▶ [PROBLEM SET]:
1. In the article on US container imports, what growth trend does Jason Miller say US imports are returning to?
2. Resume the article on US container imports, picking up right after its final sentence.

▶ [SUPPLIED TEXT]:
━━━━━━━━━━━━━━━━━━━━━━━━━━━━━━
Resilient US economy continues to buoy container shipping demand

Resilient US economy continues to buoy container shipping demand

Descartes: US imported 2.1m teu in March, up 21% compared with March 2019, pre-Covid

9 April 2024 (Lloyd's List) - THE US imported 2,145,341 teu in March, up 0.4% from February and 15.7% year on year, Descartes reported on Tuesday.


Comparisons to 2020-2023 levels are heavily skewed by pandemic effects. Comparisons to pre-Covid levels show that US imports are back to a normal growth trend.


According to data from Descartes, March imports were up 21% from the same month in 2019, 25% from March 2018 and 30% from March 2017.

 

‘Slow and steady increase’ driven by secular trends


“What I’m seeing is a regression of US imports back to their long-term trend,” said Jason Miller, a freight economist and professor of supply chain management at Michigan State University, referring to separate data on containerised imports from the US Census Bureau.


“From a strategic planning standpoint, it’s basically about taking the trend line from 2011-2019 and projecting it forward — and that’s where we’re at in 2024,” he said in an interview with Lloyd’s List.


Excluding the pandemic anomaly, US imports have shown “a slow and steady increase”, driven by secular economic trends, he explained.


These include population growth, the rise in single-family housing — “which is a key driver of US import activity” — and volume gains for the country’s largest wholesalers and retailers.


“The US is certainly a brighter spot this year for container operators than Europe,” Miller added. “Europe’s economy in general is not in as strong of a position as the US economy.”


Downside and upside scenarios


Asked how the rest of this year could play out for US imports, he said: “There’s much more of a chance of a downside negative shock than an upside positive shock, with energy prices being a key factor.”


Oil prices are around $90 per barrel. Military escalation in the Middle East could push pricing considerably higher.
━━━━━━━━━━━━━━━━━━━━━━━━━━━━━━
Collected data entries
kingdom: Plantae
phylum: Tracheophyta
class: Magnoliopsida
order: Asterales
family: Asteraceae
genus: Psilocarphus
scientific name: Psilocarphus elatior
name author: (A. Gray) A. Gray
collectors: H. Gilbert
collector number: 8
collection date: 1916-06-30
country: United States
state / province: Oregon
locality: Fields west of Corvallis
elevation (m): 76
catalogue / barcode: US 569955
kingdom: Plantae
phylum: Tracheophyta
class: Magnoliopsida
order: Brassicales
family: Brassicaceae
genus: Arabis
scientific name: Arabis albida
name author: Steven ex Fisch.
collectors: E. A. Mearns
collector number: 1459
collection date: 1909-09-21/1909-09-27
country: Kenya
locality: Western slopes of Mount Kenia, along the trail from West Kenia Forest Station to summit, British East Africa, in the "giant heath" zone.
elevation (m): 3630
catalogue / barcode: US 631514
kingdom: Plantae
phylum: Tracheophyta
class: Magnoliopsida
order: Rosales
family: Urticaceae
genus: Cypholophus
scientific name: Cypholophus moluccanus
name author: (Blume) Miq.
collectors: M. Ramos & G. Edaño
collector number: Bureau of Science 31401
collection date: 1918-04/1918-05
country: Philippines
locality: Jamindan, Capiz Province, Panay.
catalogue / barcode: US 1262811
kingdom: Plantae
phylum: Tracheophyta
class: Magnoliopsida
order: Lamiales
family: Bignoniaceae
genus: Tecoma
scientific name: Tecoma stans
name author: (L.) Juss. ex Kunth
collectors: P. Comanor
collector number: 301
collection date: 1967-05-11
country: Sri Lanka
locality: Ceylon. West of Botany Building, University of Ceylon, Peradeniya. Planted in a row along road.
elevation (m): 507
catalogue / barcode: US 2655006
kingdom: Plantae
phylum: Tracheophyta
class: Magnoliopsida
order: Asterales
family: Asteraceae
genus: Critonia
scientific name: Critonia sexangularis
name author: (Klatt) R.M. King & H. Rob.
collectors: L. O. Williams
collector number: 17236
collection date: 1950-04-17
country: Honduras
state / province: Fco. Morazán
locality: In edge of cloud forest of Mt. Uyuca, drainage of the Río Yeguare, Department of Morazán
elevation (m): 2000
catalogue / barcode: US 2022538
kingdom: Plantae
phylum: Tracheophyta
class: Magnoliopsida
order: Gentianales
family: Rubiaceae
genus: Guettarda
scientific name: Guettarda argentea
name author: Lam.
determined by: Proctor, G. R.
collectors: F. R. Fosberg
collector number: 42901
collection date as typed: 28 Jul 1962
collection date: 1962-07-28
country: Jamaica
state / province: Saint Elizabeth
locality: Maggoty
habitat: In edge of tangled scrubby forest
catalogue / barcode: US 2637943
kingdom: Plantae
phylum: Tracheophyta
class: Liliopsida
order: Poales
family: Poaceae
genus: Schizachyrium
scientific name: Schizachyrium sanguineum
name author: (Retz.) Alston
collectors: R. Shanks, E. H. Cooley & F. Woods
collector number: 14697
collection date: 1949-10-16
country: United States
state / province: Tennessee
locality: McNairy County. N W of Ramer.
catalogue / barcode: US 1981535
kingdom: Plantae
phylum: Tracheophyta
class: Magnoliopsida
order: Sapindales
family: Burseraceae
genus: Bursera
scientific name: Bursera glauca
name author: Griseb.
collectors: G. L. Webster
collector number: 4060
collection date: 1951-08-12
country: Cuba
━━━━━━━━━━━━━━━━━━━━━━━━━━━━━━
▶ [EXPECTED RESULTS]:
1. He says US imports are regressing back to their long-term trend.

2.
“If we do have an inflationary shock from the energy market, it may keep the Fed from lowering interest rates, which would be a headwind for capital investments and single-family housing,” said Miller.


In terms of possible upside, he pointed to US manufacturing as the sector to watch.


“The biggest open question is: Do we start to see a rebound in manufacturing output? US manufacturers are major importers of containerised intermediate inputs. The US manufacturing sector has effectively been in a recession since the third quarter of 2022 and we just haven’t seen it bounce yet.”


Inventories and imports


Ocean transport demand was suppressed last year by inflated inventories — one the main reasons US imports are up sharply this year versus 2023. Inventories have now normalised.


The issue ahead is whether supply chain disruptions will convince importers to rethink inventory levels.


Historic disruptions during Covid have been followed by Panama Canal restrictions and Red Sea diversions. Tensions are still running high between the US and China, presidential candidate Donald Trump is promising major new China tariffs, and there is a looming threat of a dockworker strike at east and US Gulf coast ports.


One theory is that US importers will increase imports to build up safety stocks as insurance against disruptions.


Miller does not believe safety stocks will be a major factor for import volumes. He noted that safety stock levels are a function of average lead time, lead time volatility, average demand, and demand volatility.


Disruptions increase average lead time, but the safety stock formula uses the square root of that increase. Thus, if lead time rises from 30 to 40 days, the lead-time variable does not increase 33%, it increases 15% (the change in the square roots).


“So, for example, the adjustment of safety stocks required by the Red Sea situation is very minor,” said Miller.


“We’re in a situation where safety stocks may be a little bit higher than they were in 2019, but not as high as they were in 2021. The change in safety stocks just isn’t going to be enough to fundamentally change the dynamics in container shipping.”


Diversification, nearshoring and reshoring


The volume impact of supply chain diversification, nearshoring and reshoring is another topic of debate in container shipping. Here too, Miller does not see a significant effect on US import volumes.


Supply chain diversification primarily affects the origin of containerised goods, not overall volume, he said.


“We’re seeing some assembly shift to Mexico, but Mexico only has so much capacity, meaning that most of the supply chain diversification is just going to involve shifting production within Asia, which doesn’t really alter anything from a container volume standpoint.”


Even in the case of nearshoring to Mexico, final assembly in Mexico will rely on inputs transported from Asia. “Most of the components are going to have to be shipped from China, so it doesn’t have the effect on container shipping it might seem to have.”


The same goes for reshoring of production to the US, he argued.


“I am not convinced that reshoring will lead to a substantial decline in trade volume, because at the end of the day, China is the key source for intermediate manufacturing inputs.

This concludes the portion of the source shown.